Vinson Building wins design awards
6 December 2019
The University of Buckingham’s Vinson Building was recognised by the Aylesbury Vale District Council (AVDC) Design Awards last night. Winning the ‘Outstanding Design’ category and ‘Mixed Use Scheme’ category, the building houses the University’s largest lecture theatre and has become a hub for conferences and community events. It’s also the home of the community bookshop, a modern coffee bar, social learning and study spaces for students and an academic library.
The shortlisted schemes were all visited by a panel of expert judges made up of architects, designers and AVDC members.

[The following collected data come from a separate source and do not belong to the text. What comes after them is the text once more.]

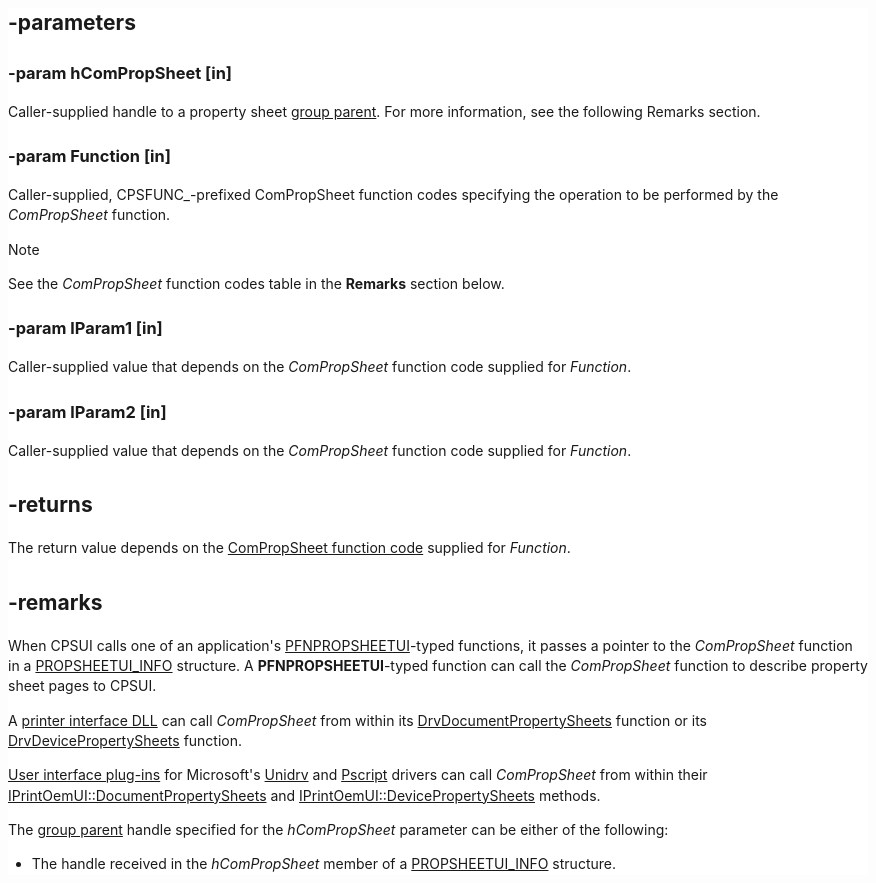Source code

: ## -parameters

### -param hComPropSheet [in]

Caller-supplied handle to a property sheet [group parent](/windows-hardware/drivers/print/group-parent). For more information, see the following Remarks section.

### -param Function [in]

Caller-supplied, CPSFUNC_-prefixed ComPropSheet function codes specifying the operation to be performed by the *ComPropSheet* function.

> [!NOTE]
> See the *ComPropSheet* function codes table in the **Remarks** section below.

### -param lParam1 [in]

Caller-supplied value that depends on the *ComPropSheet* function code supplied for *Function*.

### -param lParam2 [in]

Caller-supplied value that depends on the *ComPropSheet* function code supplied for *Function*.

## -returns

The return value depends on the [ComPropSheet function code](/windows-hardware/drivers/ddi/_print/index) supplied for *Function*.

## -remarks

When CPSUI calls one of an application's [PFNPROPSHEETUI](/windows-hardware/drivers/ddi/compstui/nc-compstui-pfnpropsheetui)-typed functions, it passes a pointer to the *ComPropSheet* function in a [PROPSHEETUI_INFO](/windows-hardware/drivers/ddi/compstui/ns-compstui-_propsheetui_info) structure. A **PFNPROPSHEETUI**-typed function can call the *ComPropSheet* function to describe property sheet pages to CPSUI.

A [printer interface DLL](/windows-hardware/drivers/print/printer-interface-dll) can call *ComPropSheet* from within its [DrvDocumentPropertySheets](/windows-hardware/drivers/ddi/winddiui/nf-winddiui-drvdocumentpropertysheets) function or its [DrvDevicePropertySheets](/windows-hardware/drivers/ddi/winddiui/nf-winddiui-drvdevicepropertysheets) function.

[User interface plug-ins](/windows-hardware/drivers/print/user-interface-plug-ins) for Microsoft's [Unidrv](/windows-hardware/drivers/) and [Pscript](/windows-hardware/drivers/) drivers can call *ComPropSheet* from within their [IPrintOemUI::DocumentPropertySheets](/windows-hardware/drivers/ddi/prcomoem/nf-prcomoem-iprintoemui-documentpropertysheets) and [IPrintOemUI::DevicePropertySheets](/windows-hardware/drivers/ddi/prcomoem/nf-prcomoem-iprintoemui-devicepropertysheets) methods.

The [group parent](/windows-hardware/drivers/print/group-parent) handle specified for the *hComPropSheet* parameter can be either of the following:

- The handle received in the *hComPropSheet* member of a [PROPSHEETUI_INFO](/windows-hardware/drivers/ddi/compstui/ns-compstui-_propsheetui_info) structure.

The selection panel judged each entry on its local distinctiveness, quality of design and construction, fitness for purpose, sustainability, accessibility, attractiveness and innovation.
The judges noted the outstanding finish and exquisite detailing, clever use of roof space, impressive interior details and the overall craftsmanship as being the reasons behind the building receiving multiple awards.
The Vinson Building is open to all students but is particularly used by those on Buckingham’s broad-based Economics course which uniquely offers allied subjects including history, politics and philosophy as part of the programme, and business students, including those on the Business Enterprise course (BBE).
As well as being a focal point for the University and community, the centre solidifies links between the Institute of Economic Affairs (IEA) and the University of Buckingham. The IEA uses the building for conducting research, in addition to its London offices.
Built by Beard Construction and designed by Panter Hudspith Architects, the building was unveiled in November last year and made possible thanks to generous donations from Lord Vinson, former University of Buckingham student Susanne Klatten, and the Buckinghamshire LEP.
Discussing the project Lord Vinson said: “Overwhelmingly the facts pointed to Buckingham as the place to choose if you want to advance entrepreneurialism – manifested, not least, by being the first university to offer two-year courses and its uniquely sound thinking on liberal economics. Both Buckingham and I have been closely associated with the IEA, and I and my Trustees wanted to cement the relationship. As an entrepreneur, I have been exceptionally fortunate in life. I also wanted to foster the qualities that create new businesses, because they are the foundation of the prosperity of any nation.”
The University of Buckingham has strong links with the IEA. Arthur Seldon, the father of current Vice-Chancellor Sir Anthony Seldon, was a joint founder of the IEA, and instrumental in the creation of the University. Sir Anthony Seldon commented: “Our country’s economy, post-Brexit, needs entrepreneurship like never before. Our centre is geared precisely to develop the successful entrepreneurs of the future. We will be turning out graduates who are educated in a wide range of disciplines and who have a ‘can do’ attitude.”